Dr. Nariman Behravesh, chief economist with IHS Global Insight, blamed twin "addictions" for 2008's financial catastrophe: dependency on easy credit on the part of nations with trade deficits and excessive reliance on exports by those with trade surpluses.
"Germany and Japan have been hit harder than the U.S. because trade surplus countries have been hit harder than trade deficit countries," said Dr. Behravesh.
This vicious circle fueled global growth until the credit markets sank in August 2007. Then the final straw was a year later when Washington let gigantic Lehman Brothers go bust.
"[Lehman's bankruptcy] was the one of the biggest policy blunders since the Great Depression. Credit markets completely froze and a mild recession turned out to be the worst in decades. It was totally avoidable," he said. "Fortunately, government actions after that avoided the Great Depression 2.0."
His keynote speech addressed a number of key questions: Is the recession over? What will drive the recovery? What will be the shape of the recovery? Will there be inflation problems? And how will U.S. debt affect the value of the US dollar?
"The U.S. third quarter will show a 4% [annualized] growth; Canada 2 to 3% but unemployment will climb and peak six months from now," he said. "Indicators always lag so the recession's over but not all the pain."
The recovery will be aided by bank rescues, monetary policies with low interest rates, central bank involvement and fiscal policies such as stimulus and reduced taxation.
"There is pent-up demand in the U.S. Nine out of ten households are able to afford a new house or car, corporations are cash-rich but people are scared," he said. "Consumer spending should increase in three to six months."

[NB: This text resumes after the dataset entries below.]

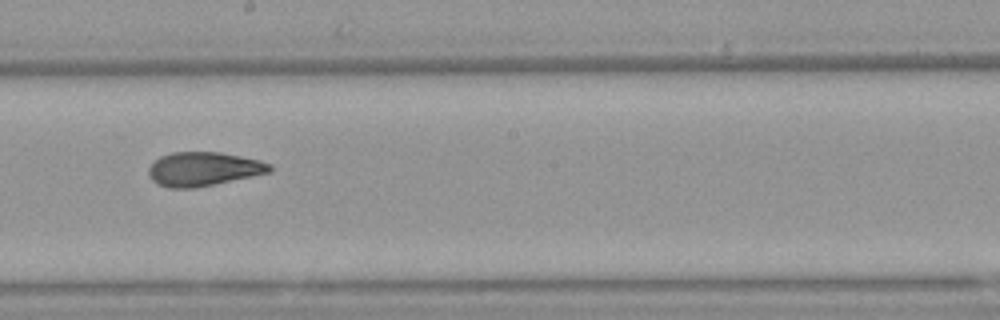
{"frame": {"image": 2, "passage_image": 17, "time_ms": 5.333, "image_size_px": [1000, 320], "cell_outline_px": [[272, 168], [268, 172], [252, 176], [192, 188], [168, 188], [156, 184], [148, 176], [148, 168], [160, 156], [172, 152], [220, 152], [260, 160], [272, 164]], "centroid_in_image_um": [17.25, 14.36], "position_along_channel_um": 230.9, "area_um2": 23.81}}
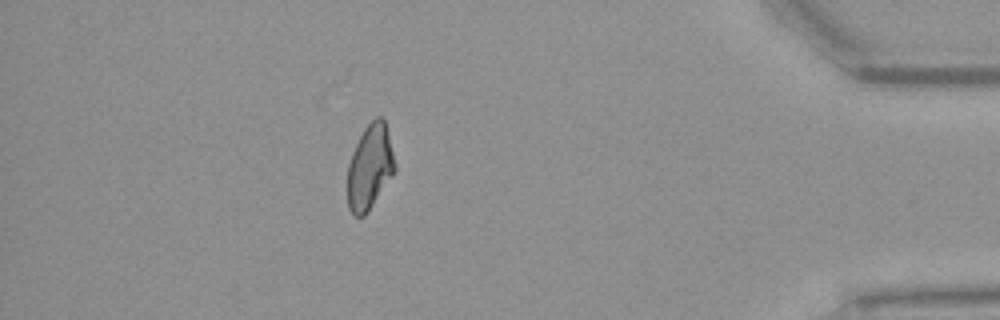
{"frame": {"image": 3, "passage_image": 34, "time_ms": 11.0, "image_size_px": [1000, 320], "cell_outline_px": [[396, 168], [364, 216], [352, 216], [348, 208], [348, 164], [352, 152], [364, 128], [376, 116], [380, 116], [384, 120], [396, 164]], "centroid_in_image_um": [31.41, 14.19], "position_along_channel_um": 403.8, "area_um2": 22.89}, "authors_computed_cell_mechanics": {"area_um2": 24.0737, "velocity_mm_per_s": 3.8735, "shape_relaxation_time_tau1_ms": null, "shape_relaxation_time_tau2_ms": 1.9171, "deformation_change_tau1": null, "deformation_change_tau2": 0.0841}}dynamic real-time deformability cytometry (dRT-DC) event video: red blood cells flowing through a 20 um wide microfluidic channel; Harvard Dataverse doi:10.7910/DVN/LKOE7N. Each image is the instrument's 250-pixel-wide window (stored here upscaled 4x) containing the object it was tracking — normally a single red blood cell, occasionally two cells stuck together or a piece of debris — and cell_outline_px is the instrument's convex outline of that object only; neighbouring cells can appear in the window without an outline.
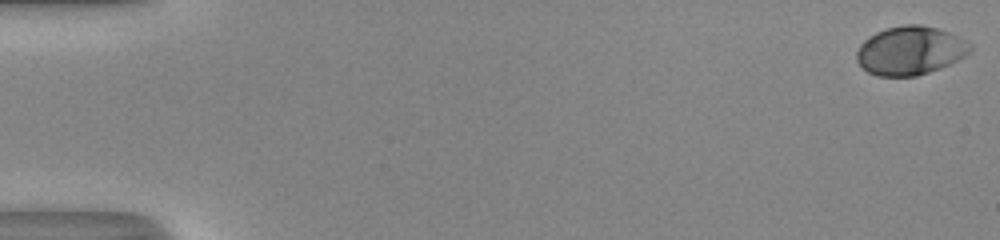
{"species": "human", "species_latin": "Homo sapiens", "temperature_condition": "room temperature", "stored_images_in_passage": 52, "camera_frame_rate_fps": 3000, "um_per_image_px": 0.085, "donor": {"sex": "male"}, "frame": {"image": 1, "passage_image": 1, "time_ms": 0.0, "image_size_px": [1000, 240], "cell_outline_px": [[972, 48], [964, 56], [940, 68], [916, 76], [876, 76], [868, 72], [856, 60], [856, 52], [860, 44], [864, 40], [876, 32], [884, 28], [904, 24], [920, 24], [936, 28], [948, 32], [972, 44]], "centroid_in_image_um": [77.33, 4.29], "position_along_channel_um": 7.7, "area_um2": 32.02}}
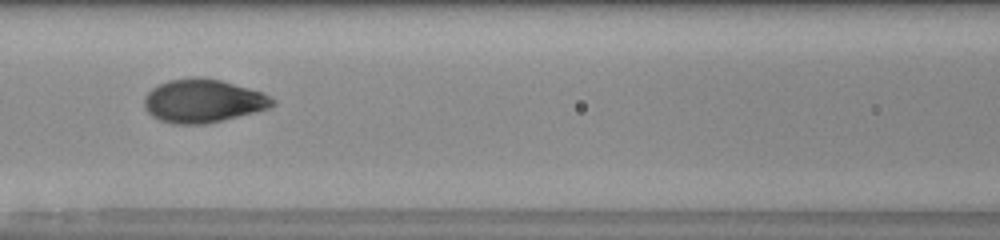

The recovery's shape will be a "mild W" (or up and down and up) not a "V".
"U.S. consumers represented 15 to 20% of the global economy and their spending grew by 3% a year," he said. "Our forecast is that spending growth will increase by 2% going forward."
No inflation worries
Slower growth will help abate inflation and the U.S. deficits and debts will be manageable in the future, he said.
"Wages are two-thirds of costs and with 10% unemployment there won't be wage inflation.
China is adding to excess capacity which will mean lower prices there and in terms of commodities there will be no big price rises in the foreseeable future," he said.
America's indebtedness won't trigger inflation rates any more than did Finland's or Japan's debts, considerably higher than U.S. forecasted debt. Those two countries suffered financial crises in the early 1990s but zero interest rates and no tax hikes helped them keep inflation at bay then and the same policies will do so now, he said.
"Some say U.S, debts are not sustainable but I'm not worried about a collapse of the U.S. dollar," he said. The biggest looming costs are health care because American health care costs are rising too rapidly.
"The other currencies are no alternatives," he said. "The U.S. dollar is the best looking horse in the glue factory."